EXCERPTED DATA:
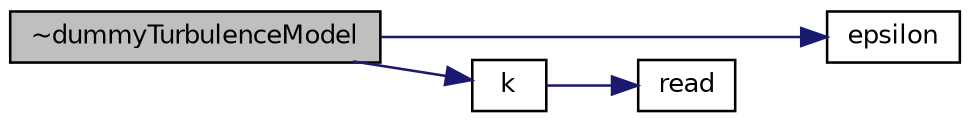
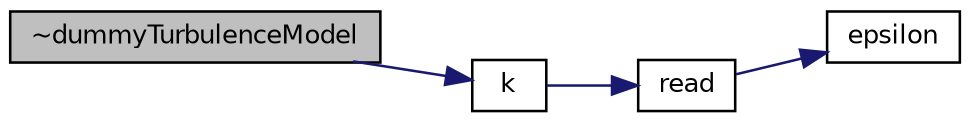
  digraph {
    rankdir=LR
    node [color=black fontname=Helvetica fontsize=10 shape=record]
    edge [color=midnightblue fontname=Helvetica fontsize=10 labelfontname=Helvetica labelfontsize=10 style=solid]
    n1 [fillcolor=grey75 fontcolor=black height=0.2 label="~dummyTurbulenceModel" style=filled width=0.4]
    n2 [height=0.2 label=epsilon width=0.4]
    n3 [height=0.2 label=k width=0.4]
    n4 [height=0.2 label=read width=0.4]
-   n1 -> n2
+   n4 -> n2
    n1 -> n3
    n3 -> n4
  }
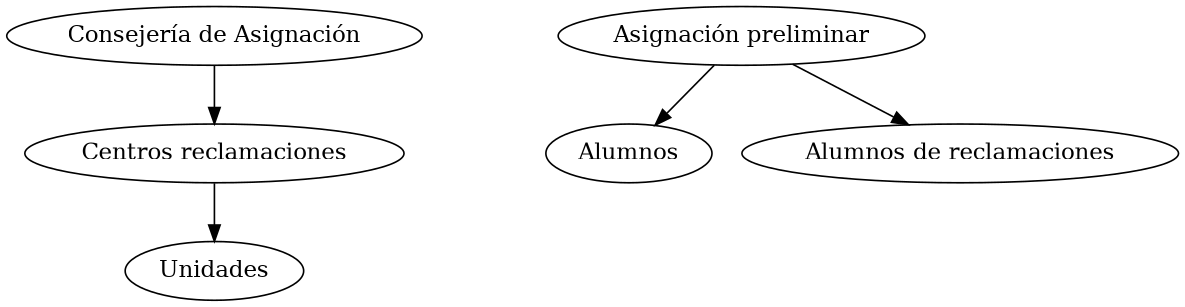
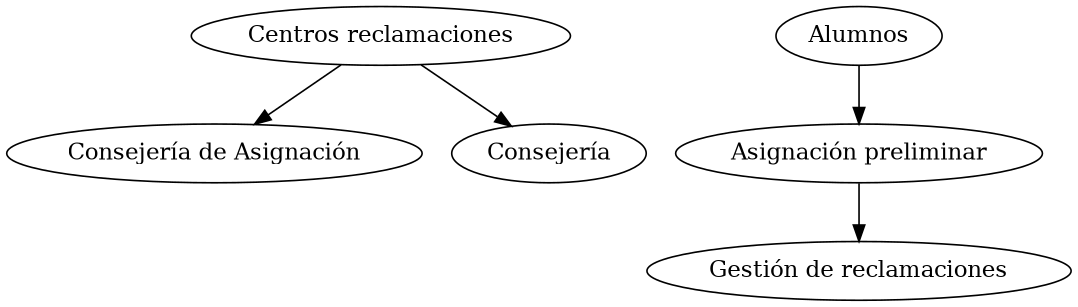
  digraph {
    fontname="DejaVu Serif"
    node [fontname="DejaVu Serif"]
    edge [fontname="DejaVu Serif"]
    n1 [label="Consejería de Asignación"]
    n2 [label="Centros reclamaciones"]
-   Unidades
+   Unidades [label="Consejería"]
    Alumnos
    "Asignación preliminar"
-   "Gestión de reclamaciones" [label="Alumnos de reclamaciones"]
-   n1 -> n2
+   "Gestión de reclamaciones"
+   n2 -> n1
    n2 -> Unidades
-   "Asignación preliminar" -> Alumnos
+   Alumnos -> "Asignación preliminar"
    "Asignación preliminar" -> "Gestión de reclamaciones"
  }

TASK PROMPT:
Can you turn the lines of all the records above into a numbered list, skipping any blank lines and leaving the pictures out?

COMPLETED EXERCISE:
1.   digraph {
2.     rankdir=LR
3.     node [color=black fontname=Helvetica fontsize=10 shape=record]
4.     edge [color=midnightblue fontname=Helvetica fontsize=10 labelfontname=Helvetica labelfontsize=10 style=solid]
5.     n1 [fillcolor=grey75 fontcolor=black height=0.2 label="~dummyTurbulenceModel" style=filled width=0.4]
6.     n2 [height=0.2 label=epsilon width=0.4]
7.     n3 [height=0.2 label=k width=0.4]
8.     n4 [height=0.2 label=read width=0.4]
9. -   n1 -> n2
10. +   n4 -> n2
11.     n1 -> n3
12.     n3 -> n4
13.   }
14.   digraph {
15.     fontname="DejaVu Serif"
16.     node [fontname="DejaVu Serif"]
17.     edge [fontname="DejaVu Serif"]
18.     n1 [label="Consejería de Asignación"]
19.     n2 [label="Centros reclamaciones"]
20. -   Unidades
21. +   Unidades [label="Consejería"]
22.     Alumnos
23.     "Asignación preliminar"
24. -   "Gestión de reclamaciones" [label="Alumnos de reclamaciones"]
25. -   n1 -> n2
26. +   "Gestión de reclamaciones"
27. +   n2 -> n1
28.     n2 -> Unidades
29. -   "Asignación preliminar" -> Alumnos
30. +   Alumnos -> "Asignación preliminar"
31.     "Asignación preliminar" -> "Gestión de reclamaciones"
32.   }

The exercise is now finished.